Douze princesses rebelles

conte de Jessie BURTON, illustré par Angela BARRETT

d'après "Le bal des douze princesses" des frères GRIMM

Les ténèbres n'étaient que le commencement de choses nouvelles. L'obscurité était nécessaire. Elle pouvait être favorable à douze filles qui cherchaient simplement le chemin à prendre.

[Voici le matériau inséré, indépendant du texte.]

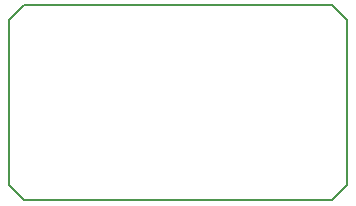
<source format=gm1>
%TF.GenerationSoftware,KiCad,Pcbnew,7.0.2-0*%
%TF.CreationDate,2023-11-06T23:03:36-08:00*%
%TF.ProjectId,uart-friend-232,75617274-2d66-4726-9965-6e642d323332,rev?*%
%TF.SameCoordinates,PX9765530PY6521e48*%
%TF.FileFunction,Profile,NP*%
%FSLAX46Y46*%
G04 Gerber Fmt 4.6, Leading zero omitted, Abs format (unit mm)*
G04 Created by KiCad (PCBNEW 7.0.2-0) date 2023-11-06 23:03:36*
%MOMM*%
%LPD*%
G01*
G04 APERTURE LIST*
%TA.AperFunction,Profile*%
%ADD10C,0.150000*%
%TD*%
G04 APERTURE END LIST*
D10*
X35560000Y15240000D02*
X34290000Y16510000D01*
X6985000Y1270000D02*
X8255000Y0D01*
X6985000Y15240000D02*
X8255000Y16510000D01*
X6985000Y1270000D02*
X6985000Y15240000D01*
X35560000Y1270000D02*
X34290000Y0D01*
X35560000Y1270000D02*
X35560000Y15240000D01*
X8255000Y0D02*
X34290000Y0D01*
X34290000Y16510000D02*
X8255000Y16510000D01*
M02*

</source>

Gallimard jeunesse, 2019, 160 p.
Gallimard jeunesse, 2019, 160 p.

Au royaume de Kalia, douze princesses viennent de perdre leur mère. Fou de chagrin, le roi décide de les préserver à tout prix. Il leur en coûte leurs loisirs, leurs leçons et leur liberté. Mais la plus âgée de la fratrie, Frida, possède un don auquel rien de résiste : le pouvoir de son imagination. Ainsi, les princesses s'échappent toutes les nuits dans un monde merveilleux où une lionne bienveillante les invite à écouter leur détermination. Pourquoi une princesse ne pourrait-elle pas remplacer le roi ?

 

(4e de couverture)

Mon avis :

Un conte résolument féministe.

Je ne connais pas le conte originel mais j'ai trouvé celui-ci très agréable à lire, entre le papier de qualité, les illustrations élégantes et le style si vivant de l'auteur qu'on a envie de lire le texte à voix haute pour en savourer toute la richesse.

 

Les douze princesses évoluent dans un royaume sexiste où l'on "estimait que toutes les filles étaient semblables" et que tout ce que chacune pouvait espérer, "c'était se marier avec un bon parti". Or les douze sœurs, si elles semblent constituer un groupe un peu uniforme du fait de leur complicité, ont toutes une qualité (esprit d'initiative, d'observation, adresse...) ou un talent (nager, soigner, chanter...) qui la distingue des autres. Certes Frida, l'aînée, se démarque par sa capacité à tenir tête à son obtus de père: c'est elle la meneuse qui n'a pas froid aux yeux et sait argumenter.

 

Les princesses ont donc du caractère qu'elles tiennent... de leur mère. Cette dernière a été victime d'un accident de voiture et pour le roi, "chacune de ses filles portait en elle l'étincelle de son épouse décédée". C'est ce deuil difficile qui le conduit à cantonner les princesses dans leur chambre: il a peur que ce vent de liberté insufflé par sa femme ne leur nuise aussi. Quoi qu'il en soit, pour lui, "les filles ne sont pas censées faire ne serait-ce qu'un tout petit peu de ce que vous faites" et surtout il est convaincu que "aucune femme n'est assez intelligente pour occuper ma fonction". Fonction qu'il gère très mal d'ailleurs! Si ses conseillers, effacés, dans l'ombre, n'osent rien (contre)dire, ils n'en pensent pas moins: Alberto est un roi incapable, borné, autoritaire ("Il était la loi à lui tout seul") et les soucis grèvent le royaume (mauvaises récoltes, soulèvements, etc.). 

 

Les princesses, loin de se laisser décourager, vont trouver les ressources nécessaires pour "aller de l'avant". Le monde merveilleux peuplé d'animaux et de végétaux incroyables qu'elles découvrent sous le palais existe-t-il vraiment? Ou bien est-il tout droit sorti de l'imagination de Frida? Peu importe, il leur donnera l'énergie de gagner leur liberté. A l'issue de plusieurs épreuves et d'une ruse de Frida, les douze sœurs prouveront qu'elles sont "courageuses, pleines de ressources, intelligentes, gentilles. Et terriblement imaginatives". Autant de compétences les rendant aptes à régner! Mais là n'est pas l'essentiel: elles seront avant tout devenues "des femmes actives, concentrant nos énergies sur les vies que nous nous construisons".